Manipulating partitions and disks with Gparted

This guide requires the use of a Linux live session, you can read about how to create one here.

Table of Contents


Gparted is a Linux/gnu front-end to the parted tool. It is the recommended method for manipulating disks when using a Linux live session.

Working with a new disk

Create partition table

A disk needs a partition table made as the first step in formatting. This is generally an MBR/msdos or GPT table. GPT is preferred for all modern applications.

Select a disk in Gparted from the drop-down in the top right

Selecting a disk in gparted

To create your table, hover over ‘device’ with your disk selected.

creating a table in gparted

Create partition

To create a partition on a disk right click any unallocated space and choose ‘New’.

creating a partition in gparted

Choose your size and location on the disk by dragging the sliders, the entire box or entering values manually. It is recommended to make partitions starting at the head (start) of the disk and work your way right.

Primary partitions are the typical user partition. Logical or extended are for more advanced setups.

creating a partition in gparted 2

Typical file system types and uses are:

Type OS Compatibility Use Limitations
NTFS Windows, with read natively on Linux/BSD or MacOS Windows OS and data partitions  
ext2/3/4 Linux/BSD, with read on other OS via third party tools Linux/BSD OS and data partitions  
Fat32 Read/Write natively on most OS Removable media Fat32 file systems cannot hold files larger than 4GB
exFat Read/Write natively on most OS Removable media  
HFS/+ MacOS native with read on other OS via third party tools MacOS OS and data partitions  

Working with existing disks

Manipulating partitions is dangerous and can result in a loss of data. It is recommended you have your data/disks images backed up prior to executing the following procedures.
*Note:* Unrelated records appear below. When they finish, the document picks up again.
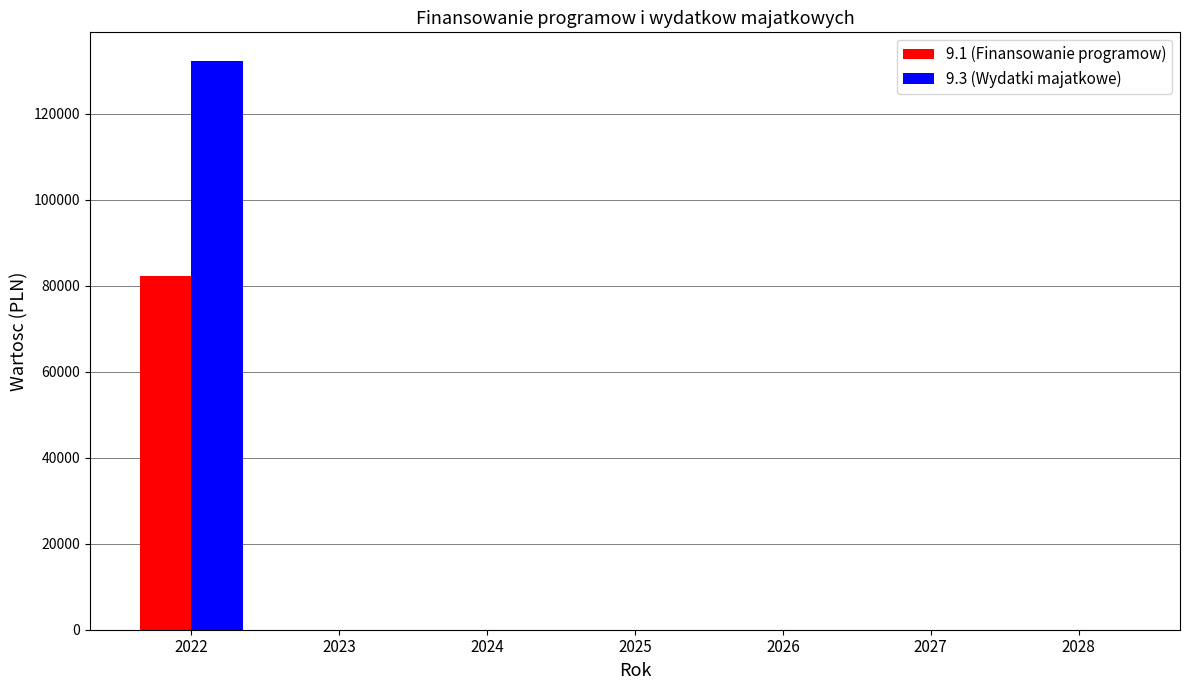

Which series has the largest range (max minus min)?

9.3 (Wydatki majatkowe)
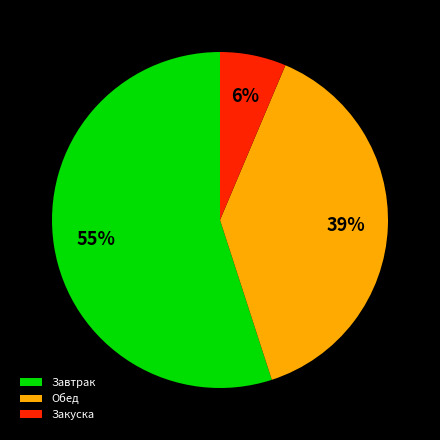

To the nearest percent, what is the average slice percentage?

33%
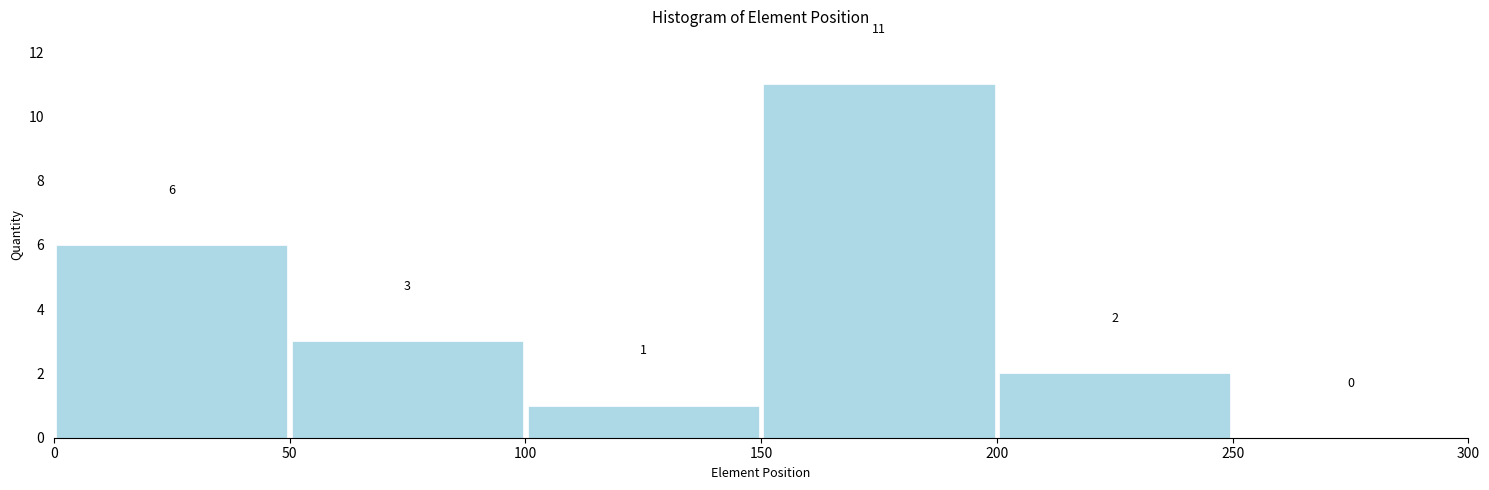

Reading left to right, list every bar in this chart as the range it spans on the x-axis followed by its height.

0 to 50: 6
50 to 100: 3
100 to 150: 1
150 to 200: 11
200 to 250: 2
250 to 300: 0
Please be familiar with how partitions can move

Enlarge/Move/Shrink partitions

To change the size of a partition right click it and choose ‘resize/move’. You can manipulate the size the same way as when making a new partition.

resizing a partition in gparted


If enlarging a partition ensure you have enough empty space to the immediate right of the partition. If you do not, move the neighbor partition far enough right that you have space for your enlargement operation.


Shrinking is not recommended, make a new partition and move your data.

You can only shrink a partition as far as data is dispersed through a partition. A partition may need to be defragmented before significant size changes are possible.


Moving partitions takes a very long time. It is recommended that you restore data to an desired disk layout rather than change an existing one.

Finalizing changes

When you are done making changes to disk choose the ‘Check’ at the top to save those changes, confirm and the changes will start processing. If you shrunk, or moved partitions this can take a very long time.